6月1日、スギホールディングス(スギ)とココカラファイン(ココカラ)は経営統合に向けて検討を始めると発表した。2社で準備委員会を設け、基本合意書の締結を目指す。両社が統合すれば合計売上高は8800億円となり、ツルハホールディングス、ウエルシアホールディングスを抜き業界トップに躍り出る。

しかし、これに横やりを入れたのがマツモトキヨシホールディングス(マツキヨ)だ。ココカラとマツキヨは4月に資本・業務提携で協議することを発表していた。

当初、マツキヨの松本清雄(まつもと きよお)社長は「経営統合すると人件費などが上がり、負荷にもなる」と、経営統合には慎重であったが、ココカラとスギが経営統合に動くことになれば話は別となる。

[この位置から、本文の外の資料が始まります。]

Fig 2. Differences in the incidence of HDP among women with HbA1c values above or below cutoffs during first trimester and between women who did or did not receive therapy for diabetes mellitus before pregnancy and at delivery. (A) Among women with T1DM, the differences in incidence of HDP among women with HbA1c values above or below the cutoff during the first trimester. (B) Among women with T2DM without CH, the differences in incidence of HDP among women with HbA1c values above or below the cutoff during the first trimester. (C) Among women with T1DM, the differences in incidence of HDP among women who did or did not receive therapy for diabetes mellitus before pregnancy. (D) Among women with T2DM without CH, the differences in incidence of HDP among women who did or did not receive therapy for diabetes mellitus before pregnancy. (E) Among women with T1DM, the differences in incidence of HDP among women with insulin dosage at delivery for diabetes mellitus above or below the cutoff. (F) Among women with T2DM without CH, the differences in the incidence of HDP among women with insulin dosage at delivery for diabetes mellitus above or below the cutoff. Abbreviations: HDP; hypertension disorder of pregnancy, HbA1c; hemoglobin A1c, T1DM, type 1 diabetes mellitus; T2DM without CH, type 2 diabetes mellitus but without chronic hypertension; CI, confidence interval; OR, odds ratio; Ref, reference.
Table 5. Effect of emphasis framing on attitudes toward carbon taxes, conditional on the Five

一転してココカラとの経営統合提案に舵を切った。

「売上高ベースで業界7位のココカラはマツキヨとスギを両天秤にかけることで、再編の主導権を握った。業界5位のマツキヨ、6位のスギともココカラと組めば業界トップに立てるだけにのどから手が出るほどほしい相手。ココカラは最高の花嫁になった格好だ」(流通アナリスト)

ココカラは、スギとの統合協議を発表する一方、マツモトキヨシとも資本・業務提携を継続する意向を表明している。スギとは7月末まで、マツモトキヨシとは9月末までに合意を目指す。

20年間で業界規模は約3倍、そして戦国時代に突入

ドラッグストアの再編がにわかにホットになってきたのは、業界全体を覆う危機感がある。ドックストア業界は今まさに戦国時代だ。

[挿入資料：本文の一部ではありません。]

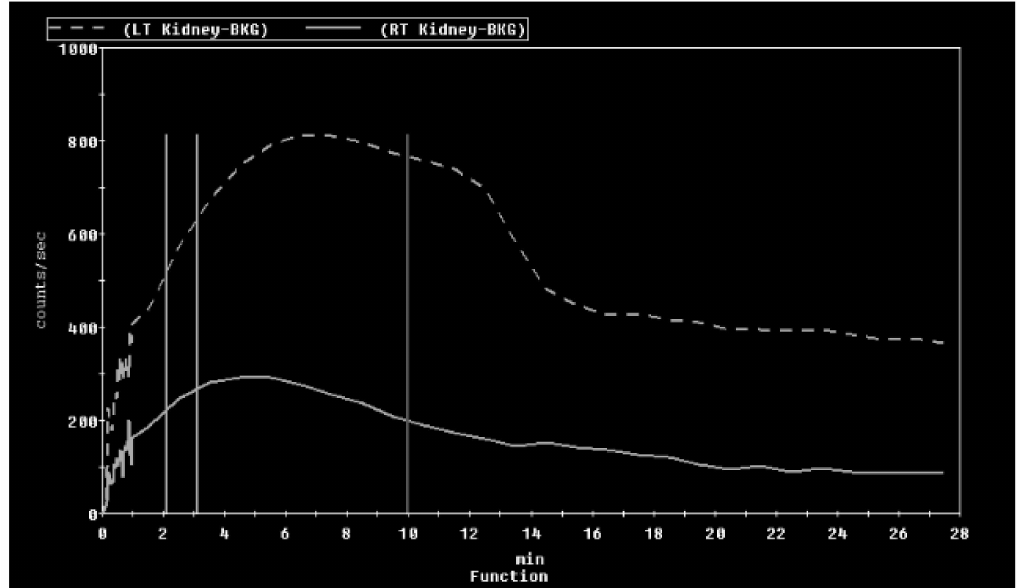
Figure 2. MAG-3 diuretic renal scan showing the time–activity curves in the drainage phase. MAG-3 was promptly excreted from the left kidney, which was augmented by furosemide. MAG-3 was progressively drained from the right kidney with no acceleration with furosemide. The x-axis is labelled as radiotracer activity in counts / sec, and the y-axis is labelled as time in minutes following the infusion of the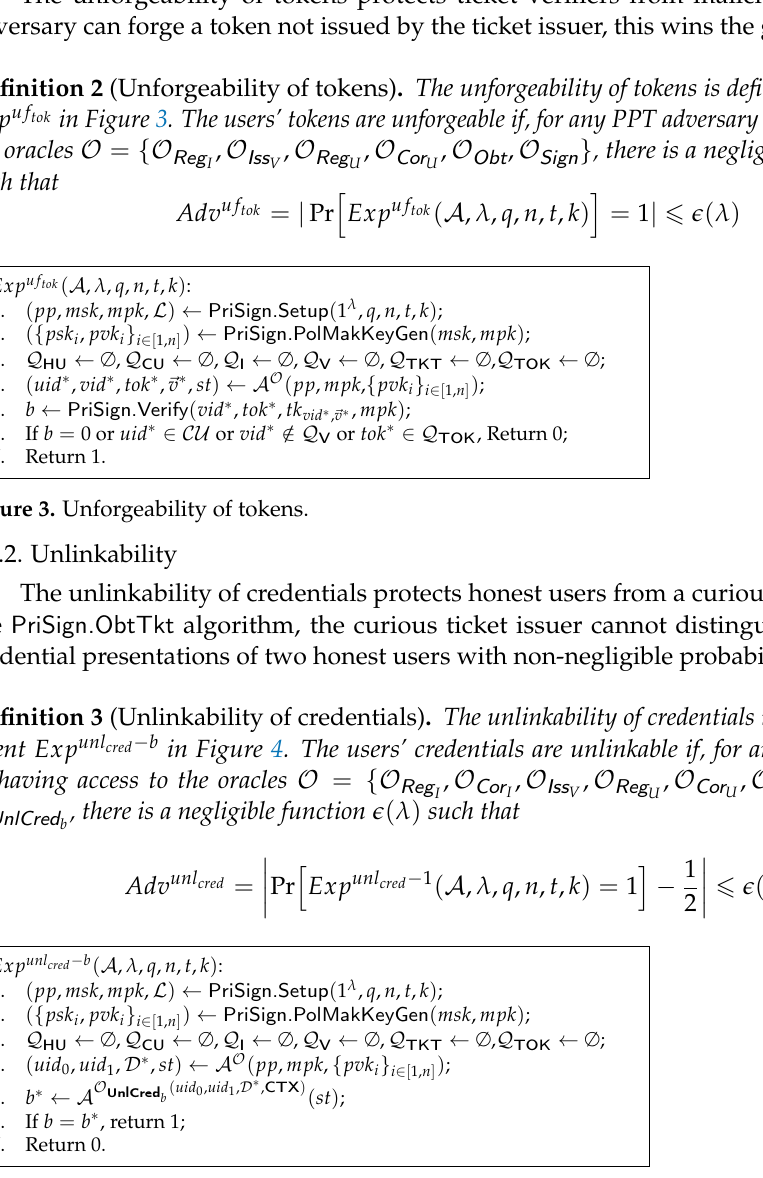
Figure 4. Unlinkability of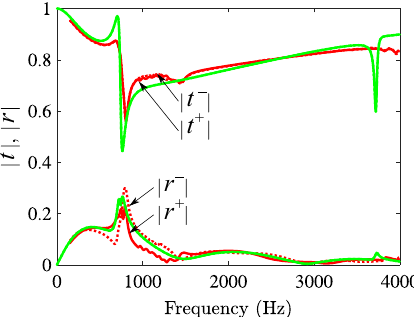
Figure 11. Transmission and re fl ection coef fi cients of the liner sample as a function of the frequency, without fl ow. The experimental results (red curves) are compared to the results provided by the multimodal method (green curves). For the latter, the boundary condition in the lined section is given by the bi-articulated plate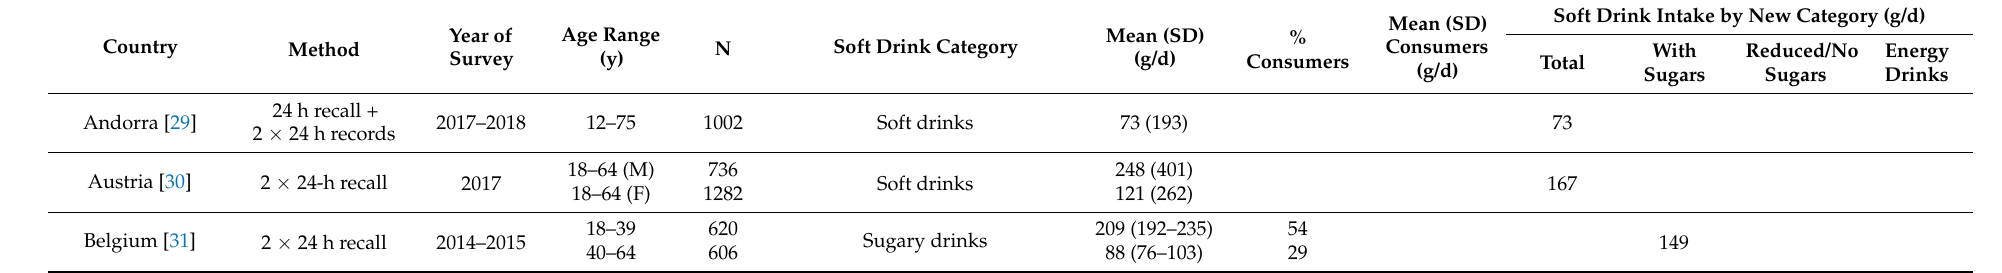
Table 5. Soft drink intake in adults(~18–64 y) in the WHO European Region, as reported in National Dietary Surveys and by new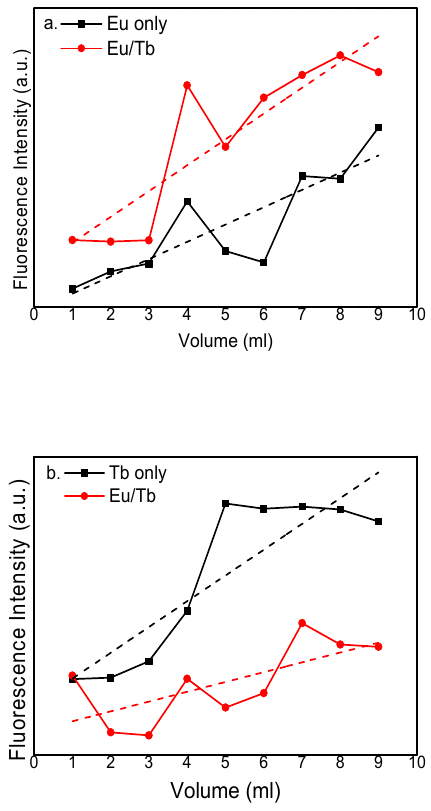
Figure 6. Fluorescence emission intensity of PVA fluorescent gel of ( a ) Eu and ( b ) Tb at different concentrations.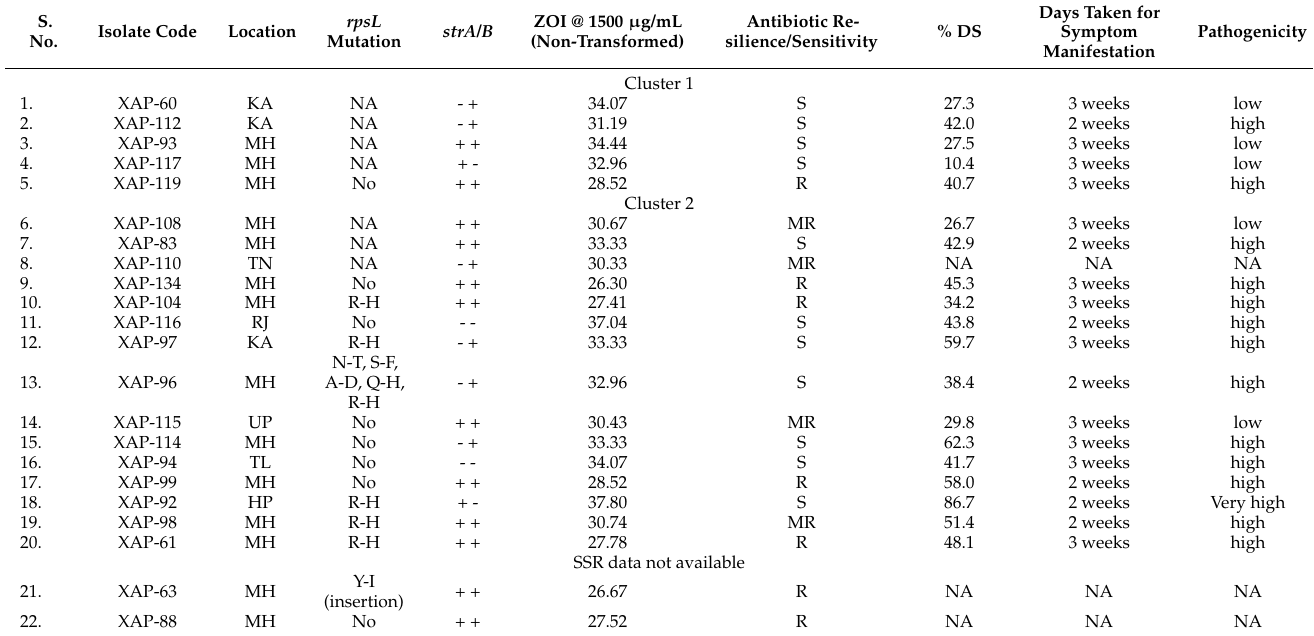
Table 4. Correlation between different parameters of Xap isolates investigated in the current study.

ツルハホールディングス(ツルハ)が6月17日に発表した2019年5月期連結決算は、売上高が前期比16%増の7824億円となり、7791億円(2月期決算)のウエルシアホールディングス(ウエルシア)を上回り、業界トップに躍り出た。ツルハは中部圏を地盤とする同業のビー・アンド・ディーホールディングス(愛知県春日井市)などを傘下に収めて店舗網を拡充した効果が出た。

2017年まで業界トップであったのはマツキヨだったが、17年2月期にウエルシアが首位に立ち、そのウエルシアも今回、ツルハに抜かれるという下克上が続いている。その主因は“再編”にほかならない。

日本チェーンストア協会の集計によると、2018年度のドラッグストア業界の全店売上高は前年度比6.2%増の7兆2744億円となった。総店舗数は2万228店と、2000年に入り売上高で3倍、店舗数で2倍に拡大している。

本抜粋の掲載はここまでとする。